Back

Question 19: Troublesomeness in tax exemption cases

Necessary expenses incurred for non-residents (residing less than 183 days) to come to work as taxable objects, and have to pay tax in Vietnam. Although there is mechanisms for tax exemption under the tax treaty Vietnam – Japan, procedures with the Tax Department are very troublesome. Currently, in the case of income derived in Vietnam, we understand that not only the residents on the tax aspects (eg, a resident of 183 days or more), but also the non-resident on the tax aspects (eg from 182 residents or less, and all residents from 1 day or more) are obliged to pay individual income tax on. In the tax treaty Vietnam - Japan has built mechanism income tax exemption for short-term residents but the procedure is annoying and time consuming.

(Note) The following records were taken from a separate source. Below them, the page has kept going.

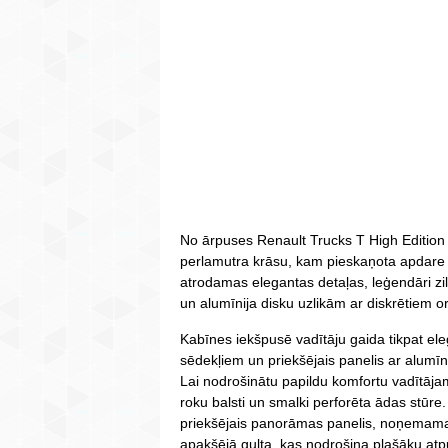
No ārpuses Renault Trucks T High Edition -
perlamutra krāsu, kam pieskaņota apdare A
atrodamas elegantas detaļas, leģendāri zi
un alumīnija disku uzlikām ar diskrētiem 
Kabīnes iekšpusē vadītāju gaida tikpat ele
sēdekļiem un priekšējais panelis ar alumīn
Lai nodrošinātu papildu komfortu vadītājam
roku balsti un smalki perforēta ādas stūr
priekšējais panorāmas panelis, noņemama
apakšējā gulta, kas nodrošina plašāku atp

Please consider withdrawing the very short term residents from the list of tax payer, and in the case of tax exemption, please also simplify the procedure.
Tax Department

Under the provisions of the Personal Income Tax Law, the foreigners residing in Vietnam for less than 183 days in a tax year are defined as individuals not residing in Vietnam must pay personal income tax of 20% tax rate on the income arising by working in Vietnam (regardless of place receiving income). This is the Personal Income Tax Law of Vietnam. Regarding the recommendation to exclude from tax objects, we will acknowledge and report to competent authorities.

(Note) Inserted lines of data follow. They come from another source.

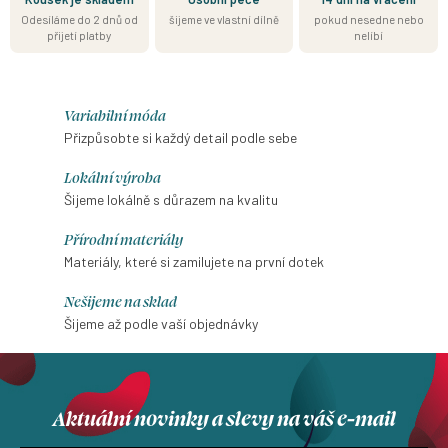
Odesíláme do 2 dnů od
šijeme ve vlastní dílně
pokud nesedne nebo
přijetí platby
nelíbí
Variabilní móda
Přizpůsobte si každý detail podle sebe
Lokální výroba
Šijeme lokálně s důrazem na kvalitu
Přírodní materiály
Materiály, které si zamilujete na první dotek
Nešijeme na sklad
Šijeme až podle vaší objednávky
Aktuální novinky a slevy na váš e-mail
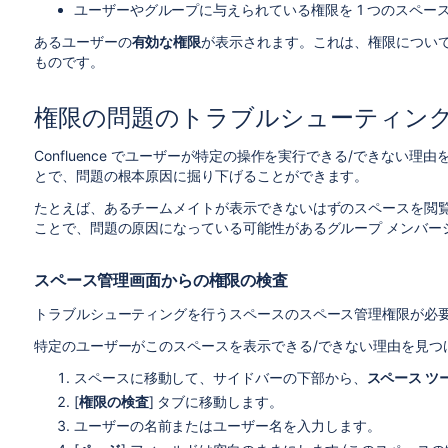
ユーザーやグループに与えられている権限を 1 つのスペ
あるユーザーの
有効な権限
が表示されます。これは、権限につい
ものです。
権限の問題のトラブルシューティン
Confluence でユーザーが特定の操作を実行できる/できない
とで、問題の根本原因に掘り下げることができます。
たとえば、あるチームメイトが表示できないはずのスペースを閲
ことで、問題の原因になっている可能性があるグループ メンバー
スペース管理画面からの権限の検査
トラブルシューティングを行うスペースのスペース管理権限が必
特定のユーザーがこのスペースを表示できる/できない理由を見つ
スペースに移動して、サイドバーの下部から、
スペース ツ
[
権限の検査
] タブに移動します。
ユーザーの名前またはユーザー名を入力します。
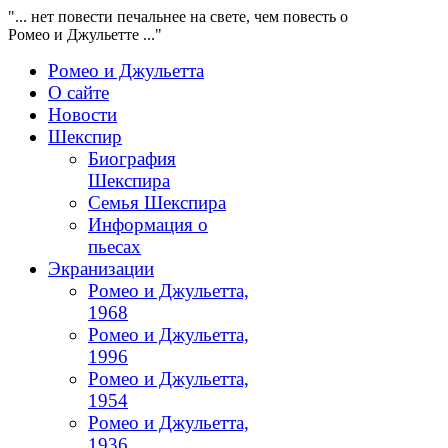
"... нет повести печальнее на свете, чем повесть о
Ромео и Джульетте ..."
Ромео и Джульетта
О сайте
Новости
Шекспир
Биография
Шекспира
Семья Шекспира
Информация о
пьесах
Экранизации
Ромео и Джульетта,
1968
Ромео и Джульетта,
1996
Ромео и Джульетта,
1954
Ромео и Джульетта,
1936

In case income is subject to tax exemption under the tax avoidance agreement signed between Vietnam and Japan, when doing tax declaration tax payers only need to submit documents for tax exemption procedure specified in provision 13, Article 16 Circular No. 156/2013 / TT-BTC dated 6/11/2013 of the Ministry of Finance guiding the implementation of some articles of the Law on tax Administration, along with the first income tax declaration. The taxpayer do not have to pay the amount which is exempted under the Tax Agreement noticed in the tax declaration.